Just ten days earlier, a different panel of the Court of Appeals issued an opinion in the opposite direction—an opinion that might have a significant effect on the interplay among fraud claims, 75-1.1 claims, and the economic-loss doctrine.

In Bradley Woodcraft, Inc. v. Bodden, the Court of Appeals appeared to hold that fraud claims are never subject to the economic-loss rule—a holding that could affect section 75-1.1 claims as well.

In 2013, Christine Bodden and her husband bought a 20-year-old home in Raleigh.  They signed an agreement with a contractor to renovate the home.  The homeowners were dissatisfied with the renovation work and discussed their complaints with the contractor.  After the discussion, they believed that the contractor had promised to fix the problems, so Ms.
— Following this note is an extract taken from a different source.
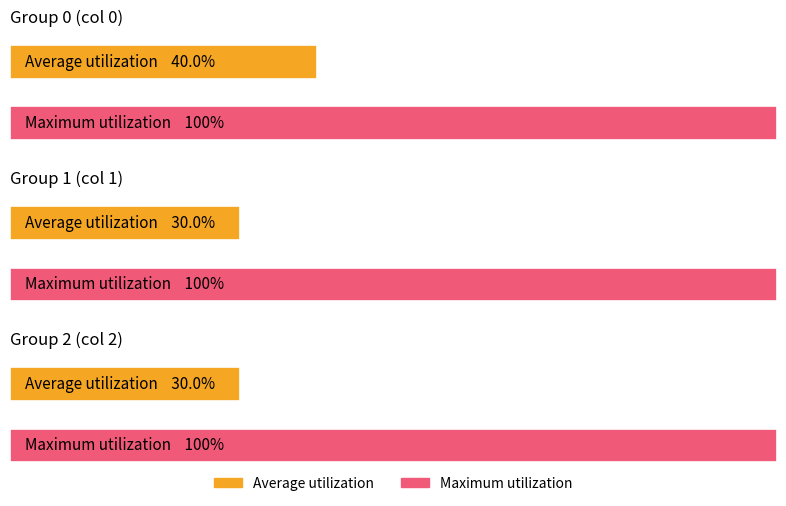

What is the highest value of the 2 series?

1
Bodden used her credit card to pay the final $26,000 due.  The contractor, in contrast, did not believe that he had agreed to do any further work.  When the contractor did no further work, Ms. Bodden disputed the $26,000 charge on her credit card.

The contractor then sued for breach of contract.  Ms. Bodden counterclaimed for breach of contract, fraud, and violations of section 75-1.1.  The case went to trial.  At the close of Ms. Bodden’s evidence, the contractor moved for a directed verdict on the fraud and section 75-1.1 counterclaims, citing the economic-loss rule.  The trial court granted the contractor’s motion.

On appeal, the Court of Appeals focused on the fraud claim. The court seemed to hold categorically that the economic-loss rule does not apply to fraud claims:  “[W]hile claims for negligence are barred by the economic-loss rule where a valid contract exists between the litigants, claims for fraud are not so barred.” 

The court went on to reverse the directed verdict against Ms. Bodden’s 75-1.1 claim because that claim was “factually interwoven” with the fraud claim.  This ruling arguably extended the court’s economic-loss reasoning to section 75-1.1.

If the holding in Bradley is as broad as it appears, it could muddy the relationship among fraud, section 75-1.1, and the economic-loss doctrine.  Under a broad reading of Bradley, breaches of promises in an oral contract would—despite the economic-loss doctrine—support a fraud claim.  And fraud, it bears remembering, is a per se violation of section 75-1.1. 

These points, if confirmed, could lead to a proliferation of fraud claims in business disputes.  Under Bradley, adding fraud claims might help plaintiffs avoid the usual fate of contract-based 75-1.1 claims—summary rejection.

On the other hand, Bradley is probably narrower than it appears.  The record and briefs in the case show that the fraud and 75-1.1 claims were based on extracontractual statements by the contractor, including statements about the contractor’s qualifications and later representations about potential damage to the home.  Given this context, the court’s decision might well reflect the “independent duty” exception to the economic-loss rule.  That exception holds that even when a contract generally applies, a plaintiff can pursue tort claims that arise from a defendant’s extracontractual duties.

* * *

 As Buffa and Bradley confirm, the relationship between the economic-loss doctrine and section 75-1.1 will remain unclear until the North Carolina Supreme Court considers the issue.  Bradley might give the court such an opportunity, but the small stakes of the case might prevent the opportunity from arising.